▶ _REQUIRED ACTION_: Could you return the data that follows exactly, minus the images?

*** Opening GIVEN MATERIAL ***

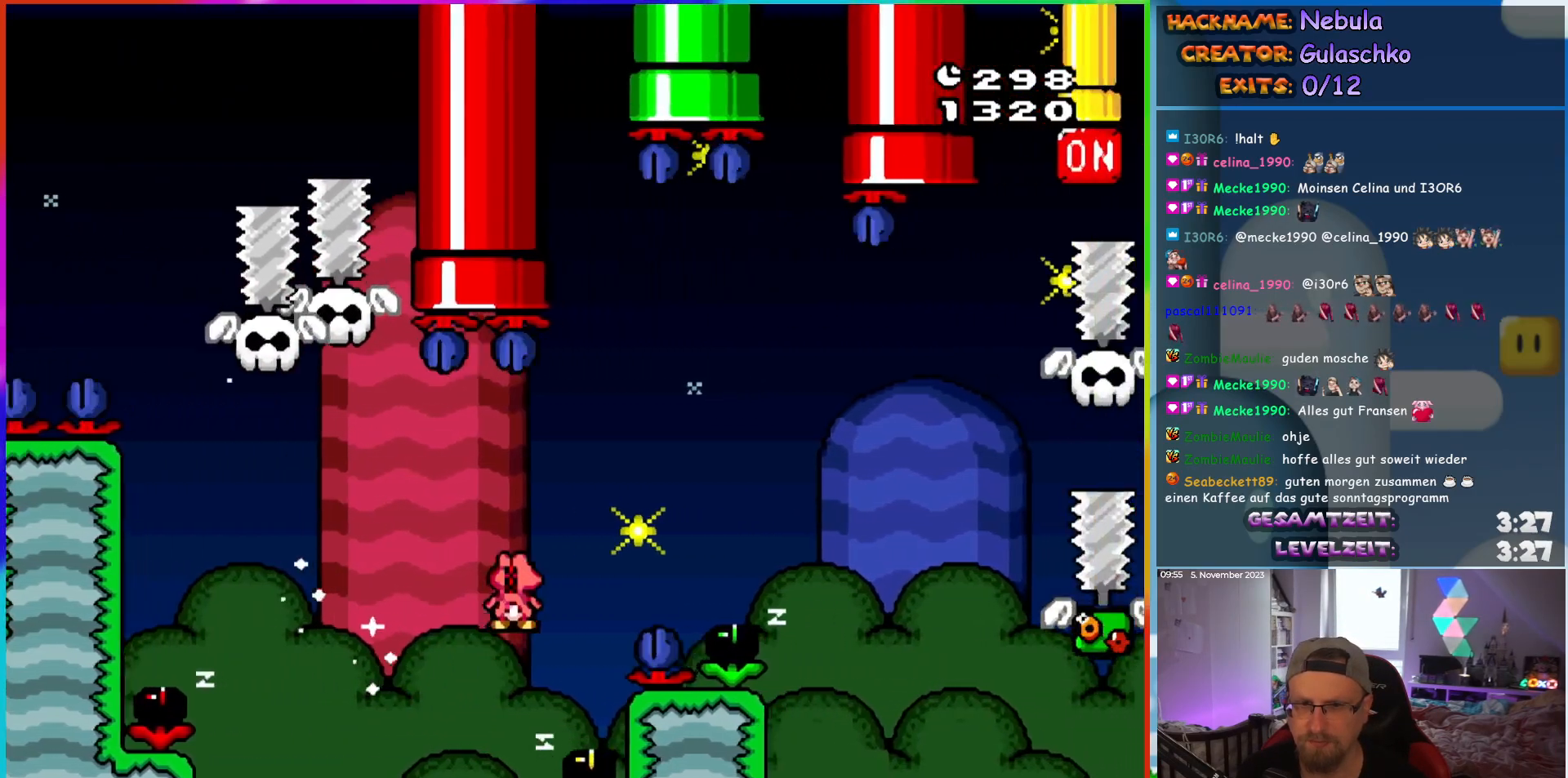
{"dt_ms": 500, "buttons": ["DPAD_RIGHT"], "events": []}
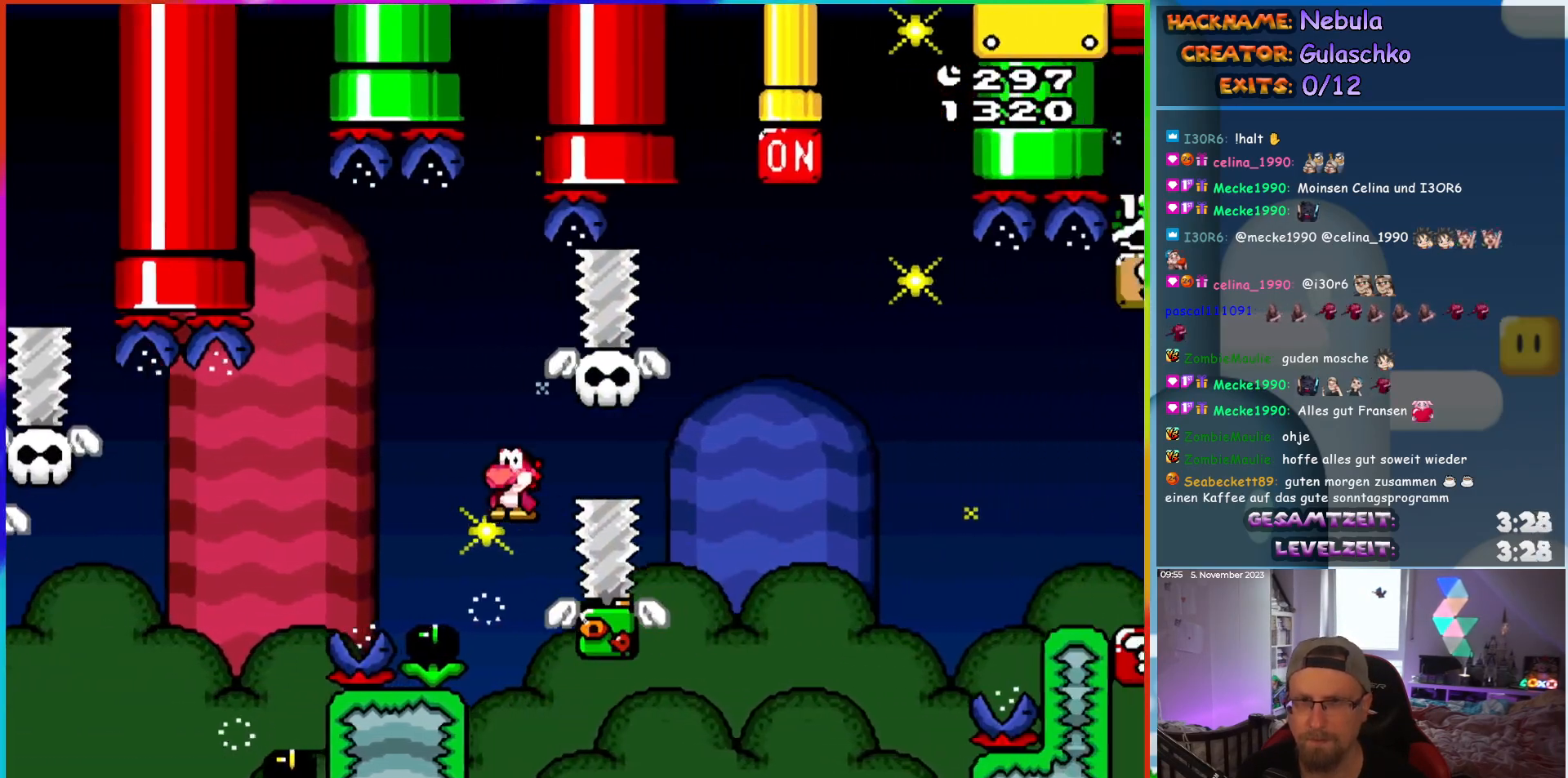
{"dt_ms": 500, "buttons": ["DPAD_RIGHT"], "events": []}
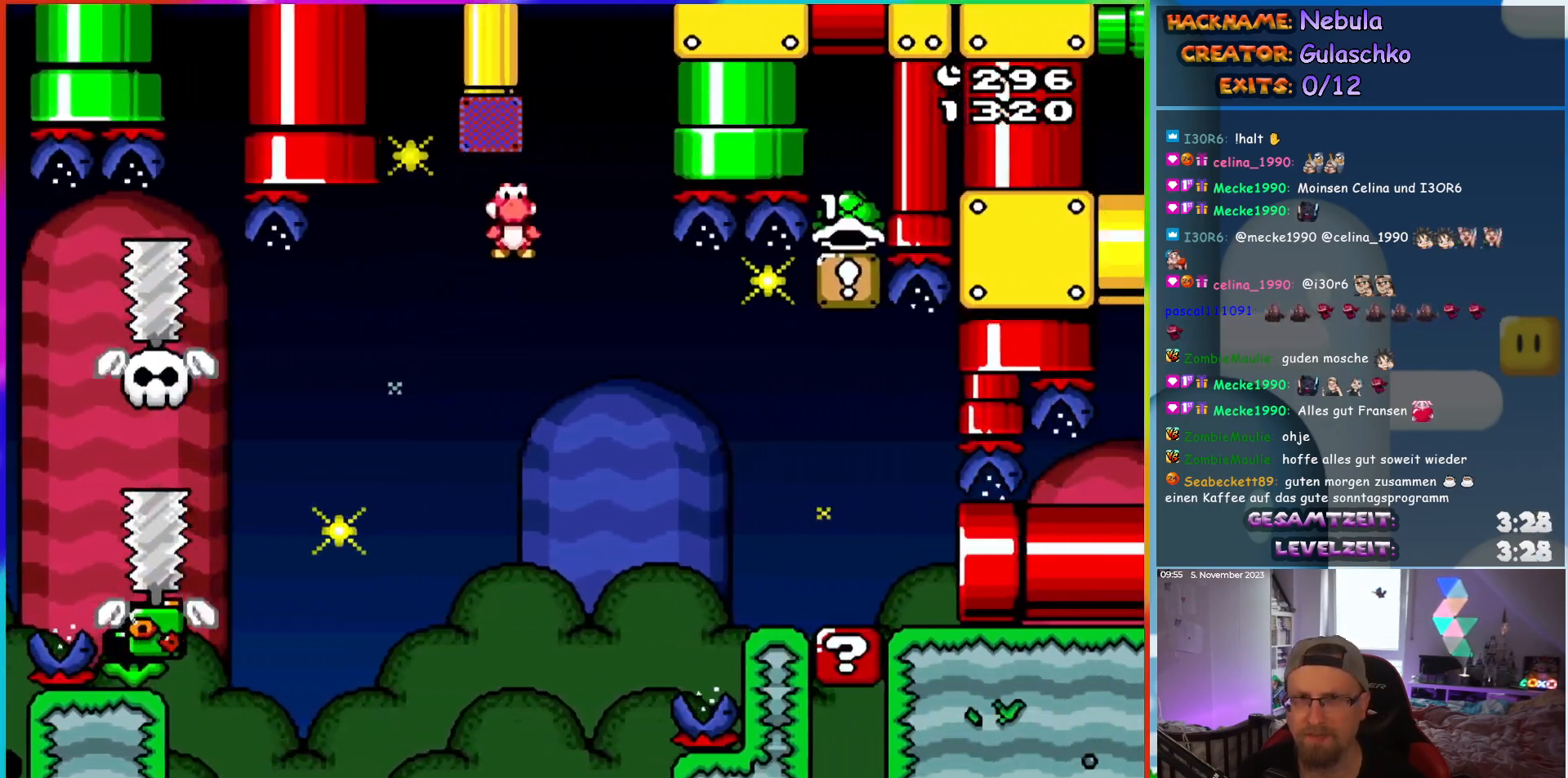
{"dt_ms": 500, "buttons": ["DPAD_RIGHT"], "events": []}
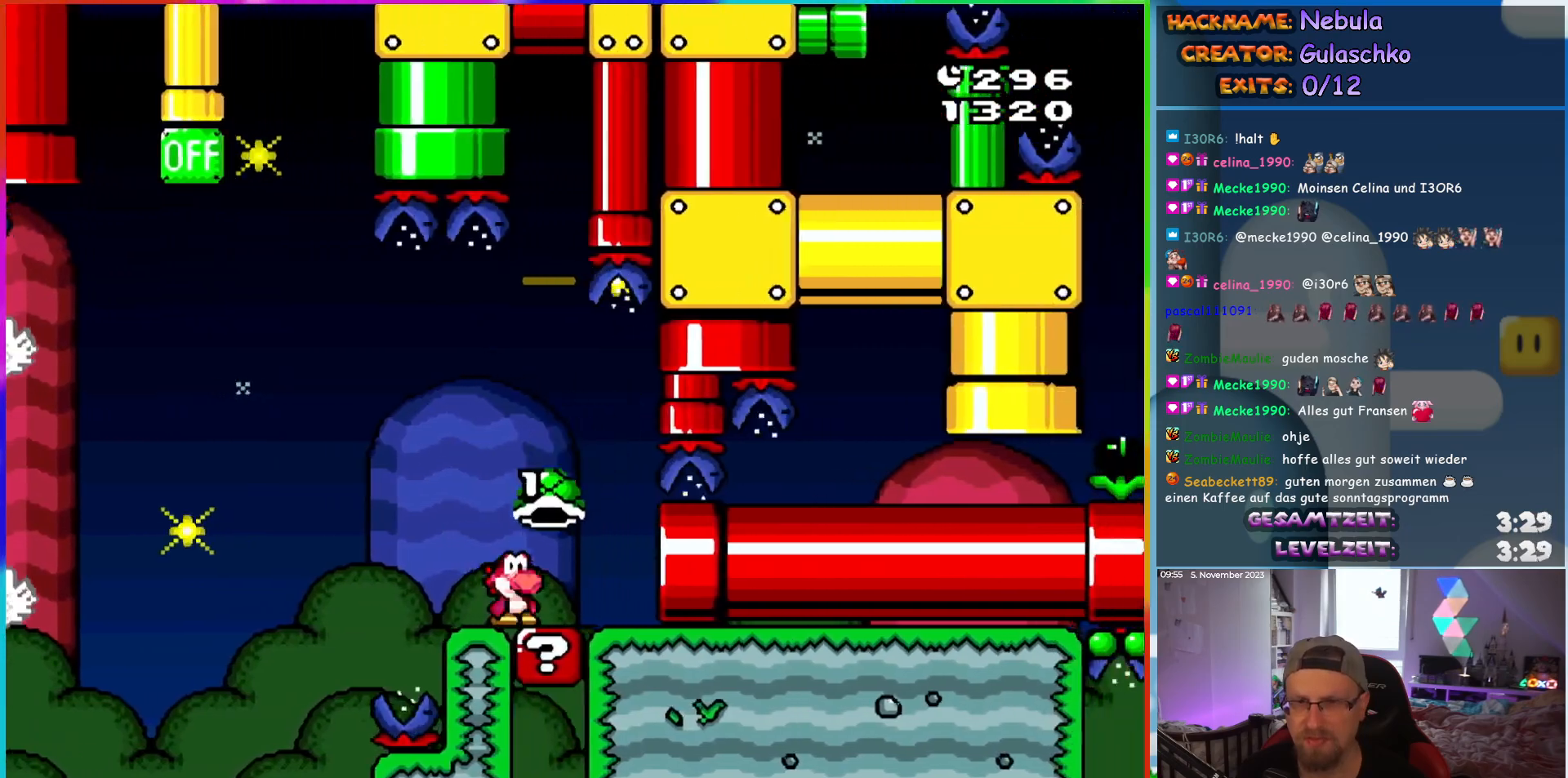
{"dt_ms": 500, "buttons": ["DPAD_RIGHT"], "events": []}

*** Closing GIVEN MATERIAL ***

▶ _OUTPUT OF THE EXERCISE_:
{"dt_ms": 500, "buttons": ["DPAD_RIGHT"], "events": []}
{"dt_ms": 500, "buttons": ["DPAD_RIGHT"], "events": []}
{"dt_ms": 500, "buttons": ["DPAD_RIGHT"], "events": []}
{"dt_ms": 500, "buttons": ["DPAD_RIGHT"], "events": []}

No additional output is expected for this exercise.